■ **Supplied passage**

== Segment start ==

A slice of Raspberry Pi

So starts the next leg of my journey to become platform agnostic. After using a Mac as my primary system for the last year or so (albeit only doing a modest amount of Mac-specific coding, for now, and almost always having a Windows session alive inside Parallels Desktop), I now have my first Linux system, in the form of an incredibly cool Raspberry Pi device.

PC, Mac and Linux

This is nearly the first time I've touched command-shell Unix since graduating from University – I've opened a Terminal window a few times to do something trivial on OS X – but I'm happy to note I've managed to remember a fair bit (although I doubt I'll ever re-learn the vi shortcuts I used to know :-S).

It actually feels really good to be working so close to the metal again – I've missed the feeling of connecting with the OS and hardware at such a low level. I'm really having so much fun with this technology. 🙂

And it was really very easy to get the device up and running, at least initially: I plugged in a keyboard via USB, a screen via HDMI and an RJ45 LAN cable, and then inserted an SD card containing the OS. To turn it on I simply plugged in a micro-USB phone charger for power, and it booted up right away.

Raspberry Pi layout

[Diagram by Paul Beech]

Over the last day or so, I have:

  • Burned a build of Raspbian "wheezy" (a Debian variant) onto a 2GB SD card using Win32DiskImager
  • Booted the Raspberry Pi from it – which, as noted above, worked perfectly first time
  • Installed various secondary components using the excellent apt-get (Debian's equivalent of NuGet, which was almost certainly influenced by it)

== Segment end ==

■ **Required actions**
(1) Reproduce the Raspberry Pi post between "A slice of Raspberry" and "Raspberry Pi device.", inclusive, swapping "Parallels Desktop" for "VMware Fusion".
(2) According to the Raspberry Pi post, what things did the author plug in or insert to get the device up and running?
(3) In the Raspberry Pi post, which tool was used to burn Raspbian "wheezy" onto the SD card?
The entries after this point have nothing to do with the Raspberry Pi post.

■ **Supplied records**

== Segment start ==

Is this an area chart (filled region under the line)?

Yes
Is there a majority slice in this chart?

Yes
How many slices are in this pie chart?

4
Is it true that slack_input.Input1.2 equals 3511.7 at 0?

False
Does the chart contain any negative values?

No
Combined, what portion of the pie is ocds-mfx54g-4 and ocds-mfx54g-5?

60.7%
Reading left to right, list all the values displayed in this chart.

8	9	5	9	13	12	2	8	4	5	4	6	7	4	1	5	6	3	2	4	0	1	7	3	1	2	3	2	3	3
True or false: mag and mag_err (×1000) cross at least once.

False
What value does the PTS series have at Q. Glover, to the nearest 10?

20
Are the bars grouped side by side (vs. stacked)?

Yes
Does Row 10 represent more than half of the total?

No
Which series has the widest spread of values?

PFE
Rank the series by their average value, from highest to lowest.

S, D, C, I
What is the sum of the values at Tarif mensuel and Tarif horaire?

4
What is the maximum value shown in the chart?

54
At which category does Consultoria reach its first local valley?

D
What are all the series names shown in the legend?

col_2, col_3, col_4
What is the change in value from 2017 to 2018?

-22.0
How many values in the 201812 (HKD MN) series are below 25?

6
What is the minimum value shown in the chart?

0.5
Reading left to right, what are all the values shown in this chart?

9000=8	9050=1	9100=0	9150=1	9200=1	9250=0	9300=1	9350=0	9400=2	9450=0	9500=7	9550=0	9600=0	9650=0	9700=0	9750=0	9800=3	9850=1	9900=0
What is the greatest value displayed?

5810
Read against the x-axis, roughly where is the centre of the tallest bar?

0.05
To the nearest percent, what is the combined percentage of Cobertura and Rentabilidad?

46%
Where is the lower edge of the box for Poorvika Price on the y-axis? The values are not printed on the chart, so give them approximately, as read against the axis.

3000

== Segment end ==

■ **Task-by-task answers**
(1)
A slice of Raspberry Pi

So starts the next leg of my journey to become platform agnostic. After using a Mac as my primary system for the last year or so (albeit only doing a modest amount of Mac-specific coding, for now, and almost always having a Windows session alive inside VMware Fusion), I now have my first Linux system, in the form of an incredibly cool Raspberry Pi device.

(2) A keyboard (via USB), a screen (via HDMI), an RJ45 LAN cable, an SD card containing the OS, and a micro-USB phone charger for power.

(3) Win32DiskImager.